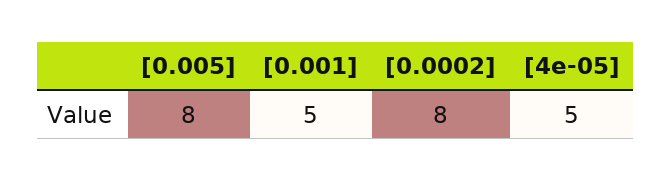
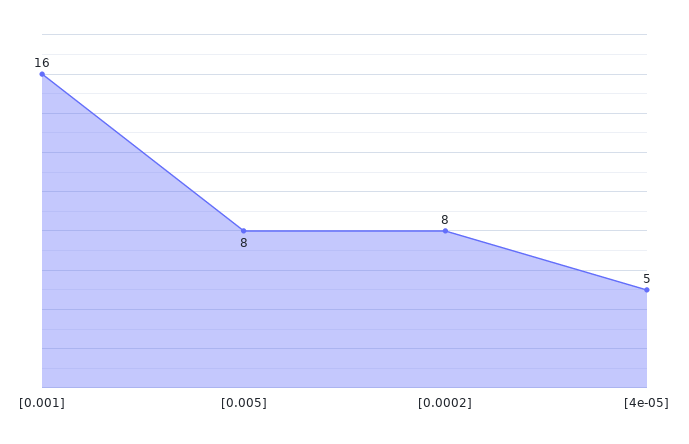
[0.001]: 5 -> 16

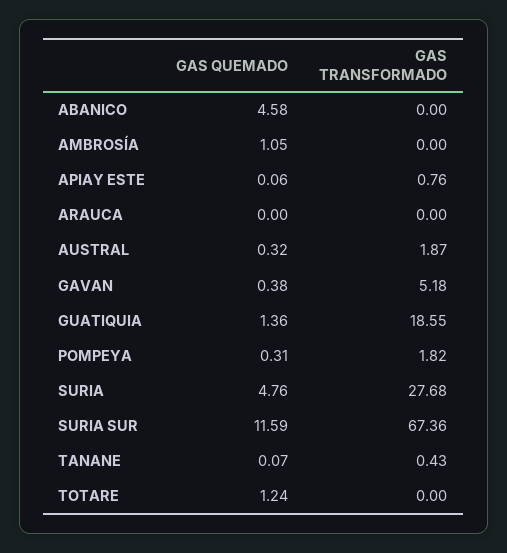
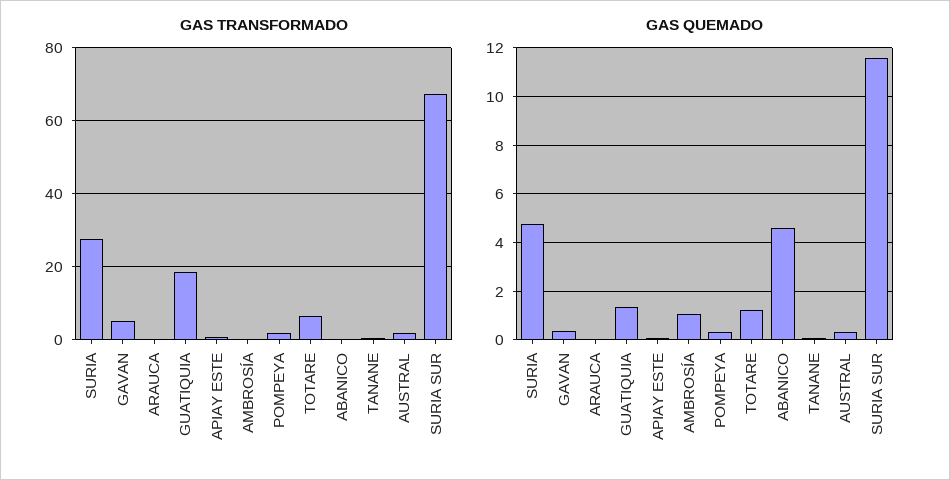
GAS TRANSFORMADO, TOTARE: 0 -> 6

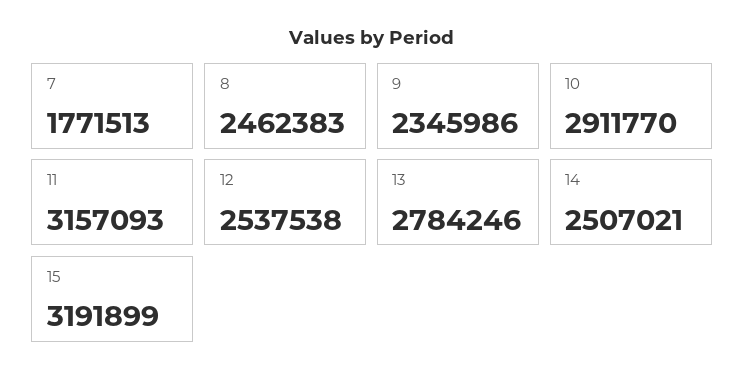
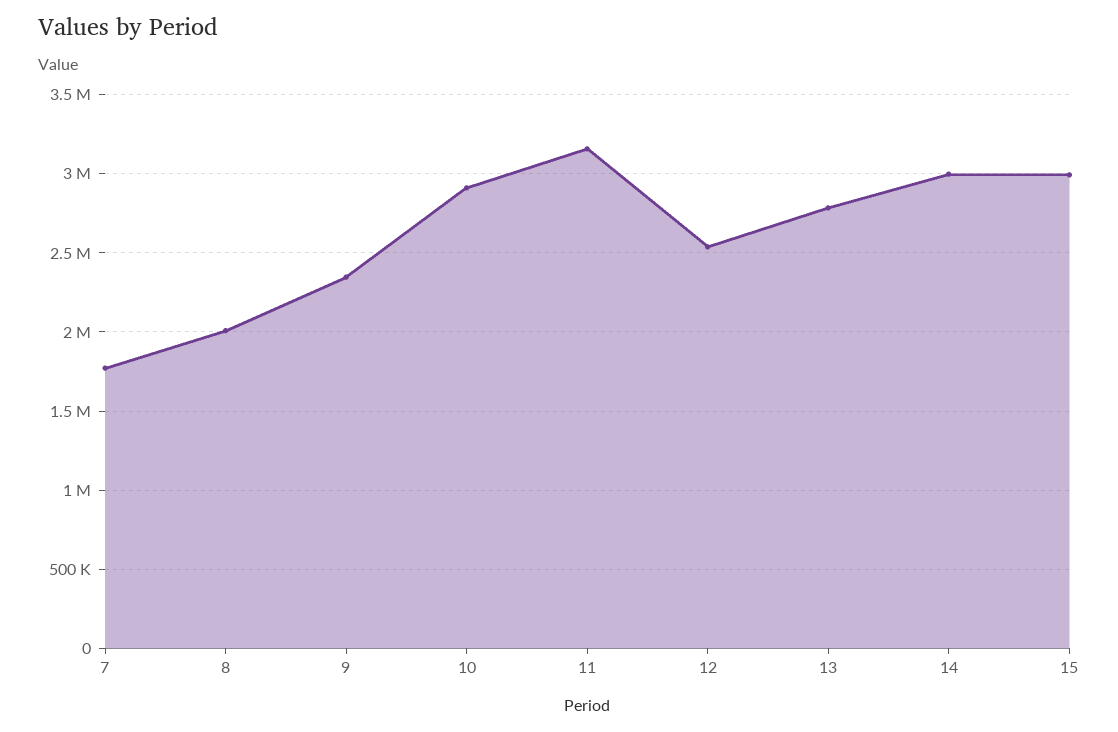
8: 2462383 -> 2000000
14: 2507021 -> 3000000
15: 3191899 -> 3000000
=======
Return verbatim every line from the line containing "GAS TRANSFORMADO, TOTARE: 0 -> 6" to the last line of the entries above, inclusive, and leave out the pictures.

FINISHED TASK:
GAS TRANSFORMADO, TOTARE: 0 -> 6

8: 2462383 -> 2000000
14: 2507021 -> 3000000
15: 3191899 -> 3000000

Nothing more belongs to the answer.